According to the experts at Tällberg, CO2 concentrations in the atmosphere need to be stabilized at 350 parts per million (ppm), lower than both current atmospheric levels (382 ppm) and current stabilization targets set by the European Union (around 400 ppm). In the June 23rd editions of the Financial Times, the International Herald Tribune, the New York Times, and several other media outlets, the Forum launched a campaign to publicize both the target and the critical need of an international agreement to reach it.

Tipping points and Earth's natural boundaries

NASA Chief Scientist James Hansen and eight of his colleagues initially proposed this goal last April in a paper entitled 'Target Atmospheric CO2: Where Should Humanity Aim?' A combination of paleoclimate data and sensitivity analysis leads to their conclusion that 'if humanity wishes to preserve a planet similar to that on which civilization developed and to which life on Earth is adapted...CO2 will need to be reduced from its current 385 ppm to at most 350 ppm.'

According to their new conclusions, in order to restore sea levels, Arctic sea ice extent, glaciers, and other pre-industrial planetary conditions, it may well require even lower levels of CO2 - as low as 300 to 320 ppm - in the long-term.

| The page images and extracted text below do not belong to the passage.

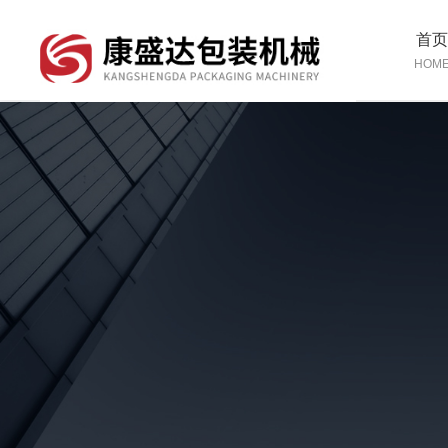
首
HOM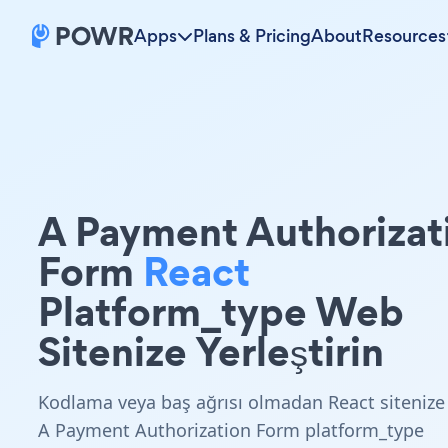
Apps
Plans & Pricing
About
Resources
A Payment Authorizat
Form
React
Platform_type Web
Sitenize Yerleştirin
Kodlama veya baş ağrısı olmadan React sitenize
A Payment Authorization Form platform_type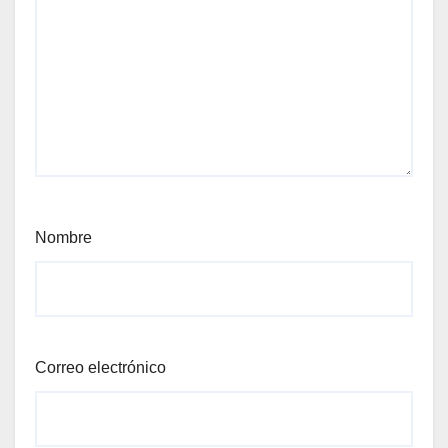
Nombre
Correo electrónico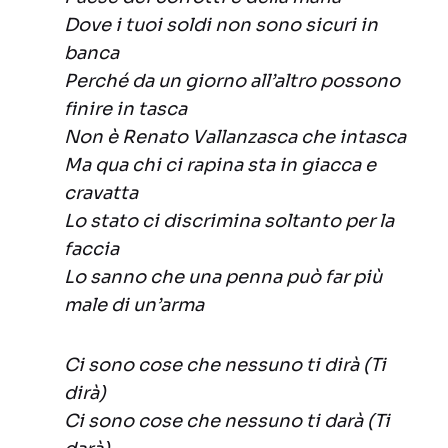
Dove i tuoi soldi non sono sicuri in
banca
Perché da un giorno all’altro possono
finire in tasca
Non è Renato Vallanzasca che intasca
Ma qua chi ci rapina sta in giacca e
cravatta
Lo stato ci discrimina soltanto per la
faccia
Lo sanno che una penna può far più
male di un’arma
Ci sono cose che nessuno ti dirà (Ti
dirà)
Ci sono cose che nessuno ti darà (Ti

As an initial global target, 350 ppm represents the upper limit of a 'safe zone.' Hansen said he was 99 percent certain about the validity of this target, but that the largest uncertainties arise from the influence of non-CO2 greenhouse gases on the atmosphere.

The forum's leading scientists stressed that the Earth’s climate is a complex system in which interactions can amplify effects and lead to so-called climate 'tipping points': boundaries that, once crossed, can catalyze cascades of non-linear, abrupt changes or slow, long-term, irreversible changes beyond human control.

The Forum emphasized the moral imperative to act on aggressive climate targets and a range of other issues, including ozone depletion, biodiversity, water resources, and land use. All of these systems are approaching boundaries and limitations, but the goal of reducing CO2 emissions remains one of the most challenging.

From 2 Degrees to 350 ppm

The European Union (EU) has established a goal of keeping global temperatures from increasing more than 2ºC above pre-industrial levels. The Intergovernmental Panel on Climate Change (IPCC), in its Fourth Assessment Report, indicated that achieving the EU's 2ºC target will mean stabilizing GHG concentrations in the atmosphere at about 445 to 490 ppm CO2-equivalent. This includes not only carbon dioxide, but rather a host of other greenhouse gases. To achieve a stabilization of 350 ppm CO2, the EU’s current target would need to be reduced by 10 to 20 percent, to 400 ppm CO2-equivalent.